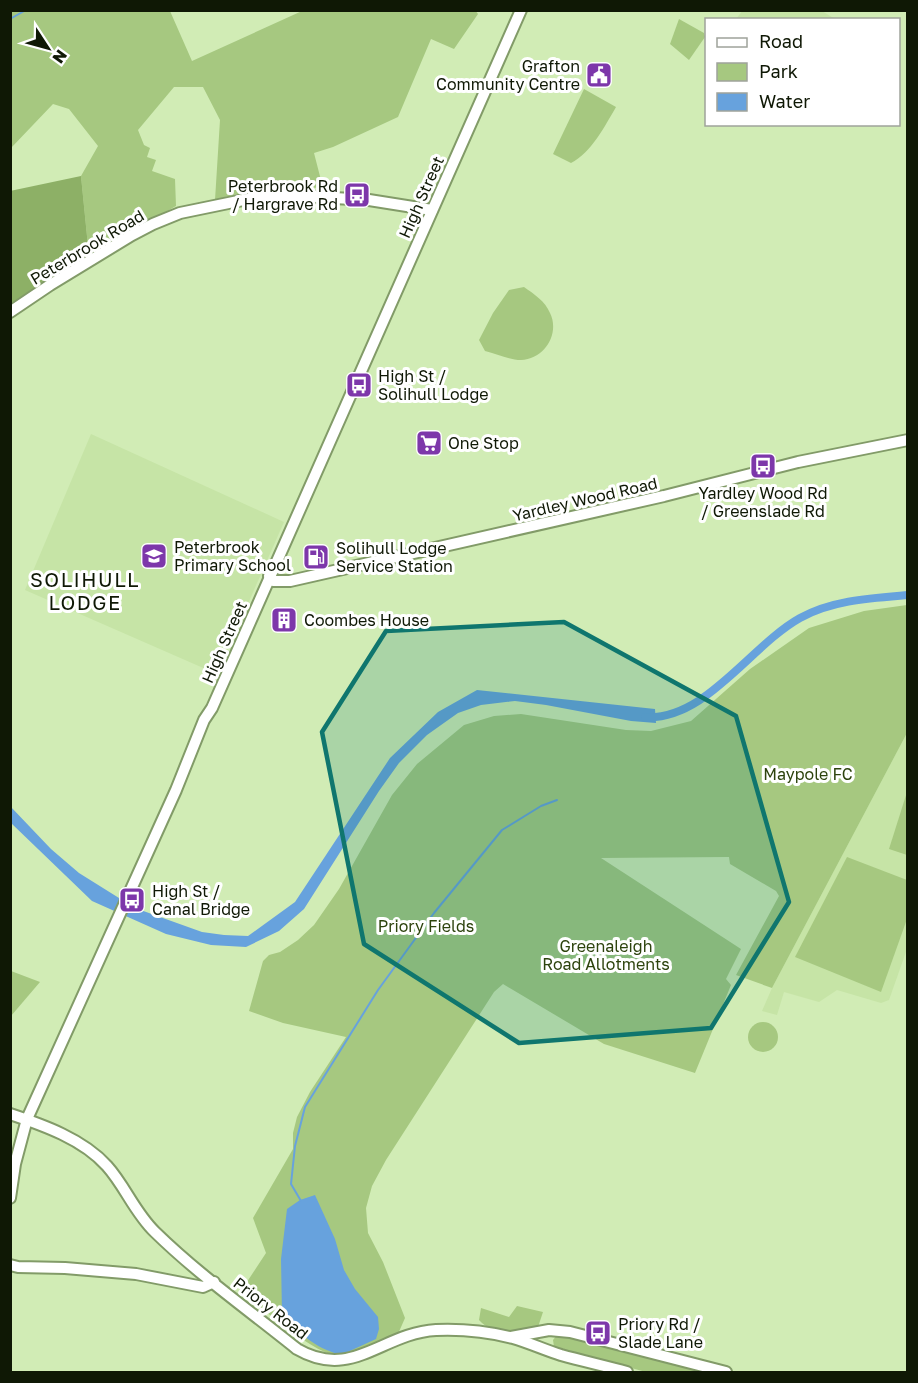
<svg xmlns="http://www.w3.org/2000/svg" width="918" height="1383" viewBox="0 0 918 1383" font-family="'Golos Text',sans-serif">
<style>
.built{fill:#c6e4a6}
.green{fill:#a6c880}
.forest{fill:#8db066}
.water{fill:#67a2dd}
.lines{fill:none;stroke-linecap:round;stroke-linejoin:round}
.stream{stroke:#67a2dd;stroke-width:2}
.canal{stroke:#67a2dd;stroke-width:8}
.tertiary-casing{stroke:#829b68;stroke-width:14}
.tertiary{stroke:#fff;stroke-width:10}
.marked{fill:#0f766e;fill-opacity:0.2;stroke:#0f766e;stroke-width:4.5;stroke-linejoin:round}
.labels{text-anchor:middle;stroke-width:6;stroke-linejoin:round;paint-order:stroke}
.poi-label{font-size:16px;fill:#0f1805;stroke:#fff;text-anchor:start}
.street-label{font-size:16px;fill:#0f1805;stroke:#fff}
.park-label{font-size:16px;fill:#2d430d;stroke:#fff}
.quarter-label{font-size:20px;letter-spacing:1.5px;fill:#0f1805;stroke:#fff}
</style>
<rect width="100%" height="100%" fill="#d1ecb5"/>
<!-- built -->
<g class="built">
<path d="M743 10 822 11 835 19H736Z"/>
<path d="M91 434 284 522 217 674 25 590Z"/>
<path d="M907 733V949L889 1000 881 1003 837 990 819 1002 784 992 777 1015 762 1011 772 988Z"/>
</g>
<!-- green -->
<g class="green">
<path d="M475 10 478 14 454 49 431 39 398 117 333 147 314 153 323 188C281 186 255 188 215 200L220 120 203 87H174L138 130 144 145 150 148 147 157 156 160 152 171 175 179 176 206 89 256 81 176 98 146 69 109 53 104 11 148V11H170L192 61 302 11Z"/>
<path d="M679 19 704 33 705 37 689 60 670 44Z"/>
<path d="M584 89 616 107C605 126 591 153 571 163L553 154Z"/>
<path d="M524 287C534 294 545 301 550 313 560 333 545 359 521 360 510 360 497 354 485 351L479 340 493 313 509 290Z"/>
<path d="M907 605V733L772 988 736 975 779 896 776 891 730 864 729 857 601 858 741 949 726 979 731 985 695 1073 604 1044 503 984 494 992 386 1160 372 1186 366 1208 368 1233 383 1262 405 1318 398 1334 347 1357C317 1359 265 1310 241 1291L266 1253 253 1218 293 1149V1133L297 1117 310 1092 346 1037 283 1023 249 1011 263 961 269 955 280 952 298 940 314 925 339 889 392 795 417 764 464 725 494 716 521 714 626 730 651 731 691 721 750 669 809 628 864 611Z"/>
<path d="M907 792 908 855H907L889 849Z"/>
<path d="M847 857 907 880V919L881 992 795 957Z"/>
<path d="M11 971 40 982 11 1016 10 971Z"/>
<circle cx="763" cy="1037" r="15"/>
<path d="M517 1306 543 1312 538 1327C519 1331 494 1337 479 1320L481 1308 509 1317Z"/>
<path d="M557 1335H569L709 1372H646L554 1347 553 1340Z"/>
</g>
<!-- forest -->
<path class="forest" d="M81 176 89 256 12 304 10 296V191Z"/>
<!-- water -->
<g class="water">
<path d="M477 690 655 709 656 723 631 721 546 705 515 701 481 705 458 713 427 735 399 763 379 791 304 909 279 931 246 947 211 945 166 934 92 901 11 823 10 806 51 849 79 873 135 908 202 932 224 935 248 936 295 902 390 758 438 712Z"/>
<path d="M315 1195 335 1239 344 1270 355 1289 378 1317 379 1329 376 1339 341 1355C313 1347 302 1335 282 1314L281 1259 287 1209 300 1200Z"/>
</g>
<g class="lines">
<!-- stream -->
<g class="stream">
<path d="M10 19 26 10"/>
<path d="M301 1201 291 1184 295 1146 305 1107 378 990 434 913 502 830 541 806 557 800"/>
</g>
<!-- canal -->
<path class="canal" d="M645 717C705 721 750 646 800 618 832 600 872 598 908 595"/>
<defs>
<g id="tertiary">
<path d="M10 312 50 285 132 235 153 224 180 213 248 199 282 195 369 200 432 210"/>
<path d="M269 576 273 581H290L664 496 798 462 908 440"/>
<path d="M10 1114C43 1125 83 1139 107 1166 125 1186 135 1213 155 1232 199 1275 250 1311 297 1349 352 1381 382 1333 436 1330 460 1329 490 1332 513 1338 530 1343 545 1350 561 1355 583 1361 605 1366 627 1372"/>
<path d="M10 1198 15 1164 27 1119 176 790 204 720 212 708 521 10"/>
<path d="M10 1265 18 1267 65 1268 136 1274 203 1287 214 1282"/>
<path d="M511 1337 549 1330 570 1332 726 1372"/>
</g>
</defs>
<!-- tertiary casing -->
<use href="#tertiary" class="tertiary-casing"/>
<!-- tertiary -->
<use href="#tertiary" class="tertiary"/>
</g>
<!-- marked area -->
<path class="marked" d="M564 622 736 716 789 902 711 1028 519 1043 364 944 322 732 386 631Z"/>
<!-- icons -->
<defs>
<symbol id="civic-square" viewBox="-11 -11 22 22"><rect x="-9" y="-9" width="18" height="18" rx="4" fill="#7d37aa" stroke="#fff"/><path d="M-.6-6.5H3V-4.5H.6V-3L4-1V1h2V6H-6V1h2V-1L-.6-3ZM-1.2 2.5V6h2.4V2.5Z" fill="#fff"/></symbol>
<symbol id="bus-square" viewBox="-11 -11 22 22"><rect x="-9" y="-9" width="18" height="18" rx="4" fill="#7d37aa" stroke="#fff"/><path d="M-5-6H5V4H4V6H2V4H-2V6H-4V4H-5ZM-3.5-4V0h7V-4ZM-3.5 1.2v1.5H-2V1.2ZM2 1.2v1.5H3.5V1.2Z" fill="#fff"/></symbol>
<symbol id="supermarket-square" viewBox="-11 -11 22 22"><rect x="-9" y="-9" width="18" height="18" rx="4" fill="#7d37aa" stroke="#fff"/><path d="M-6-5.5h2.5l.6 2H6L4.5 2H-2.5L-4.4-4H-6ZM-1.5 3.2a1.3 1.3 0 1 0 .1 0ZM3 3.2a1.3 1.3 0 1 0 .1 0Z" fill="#fff"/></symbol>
<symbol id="school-square" viewBox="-11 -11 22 22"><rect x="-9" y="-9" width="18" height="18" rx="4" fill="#7d37aa" stroke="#fff"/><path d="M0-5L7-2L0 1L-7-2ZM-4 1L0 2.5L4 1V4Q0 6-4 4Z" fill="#fff"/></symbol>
<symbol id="fuel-square" viewBox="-11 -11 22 22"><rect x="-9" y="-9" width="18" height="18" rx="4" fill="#7d37aa" stroke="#fff"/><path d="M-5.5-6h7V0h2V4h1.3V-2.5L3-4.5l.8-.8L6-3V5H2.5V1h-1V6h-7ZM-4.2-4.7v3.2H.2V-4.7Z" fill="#fff"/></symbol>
<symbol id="building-square" viewBox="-11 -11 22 22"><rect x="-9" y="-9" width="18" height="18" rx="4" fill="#7d37aa" stroke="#fff"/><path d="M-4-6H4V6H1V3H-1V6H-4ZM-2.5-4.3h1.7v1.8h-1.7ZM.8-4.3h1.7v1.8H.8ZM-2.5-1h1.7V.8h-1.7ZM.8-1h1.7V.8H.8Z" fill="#fff"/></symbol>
</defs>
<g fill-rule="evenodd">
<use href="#civic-square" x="584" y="60" width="30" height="30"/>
<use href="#bus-square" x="342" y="180" width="30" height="30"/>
<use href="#bus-square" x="344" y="370" width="30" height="30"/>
<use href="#supermarket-square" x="414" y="428" width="30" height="30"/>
<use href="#bus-square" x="748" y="451" width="30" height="30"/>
<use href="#school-square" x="139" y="541" width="30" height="30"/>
<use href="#fuel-square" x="301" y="542" width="30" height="30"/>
<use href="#building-square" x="269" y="605" width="30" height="30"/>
<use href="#bus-square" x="117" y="885" width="30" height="30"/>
<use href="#bus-square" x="583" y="1318" width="30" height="30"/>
</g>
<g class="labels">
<!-- poi labels -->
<g class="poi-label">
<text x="580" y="72" text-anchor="end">Grafton<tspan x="580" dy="18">Community Centre</tspan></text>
<text x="338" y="192" text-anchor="end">Peterbrook Rd<tspan x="338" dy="18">/ Hargrave Rd</tspan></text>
<text x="378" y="382">High St /<tspan x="378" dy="18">Solihull Lodge</tspan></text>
<text x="448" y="449">One Stop</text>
<text x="763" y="499" text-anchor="middle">Yardley Wood Rd<tspan x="763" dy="18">/ Greenslade Rd</tspan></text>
<text x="174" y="553">Peterbrook<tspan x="174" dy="18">Primary School</tspan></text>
<text x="336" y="554">Solihull Lodge<tspan x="336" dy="18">Service Station</tspan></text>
<text x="304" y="626">Coombes House</text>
<text x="152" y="897">High St /<tspan x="152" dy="18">Canal Bridge</tspan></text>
<text x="618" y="1330">Priory Rd /<tspan x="618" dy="18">Slade Lane</tspan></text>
</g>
<!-- street labels -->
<g class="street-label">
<text transform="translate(421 197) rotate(-66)" y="6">High Street</text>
<text transform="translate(87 247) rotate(-31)" y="6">Peterbrook Road</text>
<text transform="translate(585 499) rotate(-13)" y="6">Yardley Wood Road</text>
<text transform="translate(224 642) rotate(-66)" y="6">High Street</text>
<text transform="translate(271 1308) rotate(38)" y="6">Priory Road</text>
</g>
<!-- park labels -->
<g class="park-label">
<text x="808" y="780">Maypole FC</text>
<text x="426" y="932">Priory Fields</text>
<text x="606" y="952">Greenaleigh<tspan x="606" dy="18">Road Allotments</tspan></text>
</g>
<!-- quarter labels -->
<g class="quarter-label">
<text x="85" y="587">SOLIHULL<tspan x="85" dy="23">LODGE</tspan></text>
</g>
</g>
<!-- border -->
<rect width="918" height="1383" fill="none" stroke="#0f1805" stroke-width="24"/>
<!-- legend -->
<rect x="705" y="18" width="195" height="108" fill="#ffffff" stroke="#9fa39b" stroke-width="1.5"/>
<rect x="717" y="38" width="30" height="9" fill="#ffffff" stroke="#9fa39b" stroke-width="1.5"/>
<text x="759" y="48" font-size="18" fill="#0f1805">Road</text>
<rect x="717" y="63" width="30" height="18" fill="#a6c880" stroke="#9fa39b" stroke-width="1.5"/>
<text x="759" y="78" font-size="18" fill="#0f1805">Park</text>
<rect x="717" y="93" width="30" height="18" fill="#67a2dd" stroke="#9fa39b" stroke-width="1.5"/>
<text x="759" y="108" font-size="18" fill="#0f1805">Water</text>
<!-- north arrow -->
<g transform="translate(48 48) rotate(126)" stroke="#ffffff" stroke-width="4.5" paint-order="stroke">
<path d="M0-4.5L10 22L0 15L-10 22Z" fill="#0f1805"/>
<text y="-9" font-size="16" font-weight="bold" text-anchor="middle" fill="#0f1805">N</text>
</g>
</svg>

__________

AIM OF THE EXERCISE.
Whenever a line of the data includes "paint", copy that line.

OUTPUT.
.labels{text-anchor:middle;stroke-width:6;stroke-linejoin:round;paint-order:stroke}
<g transform="translate(48 48) rotate(126)" stroke="#ffffff" stroke-width="4.5" paint-order="stroke">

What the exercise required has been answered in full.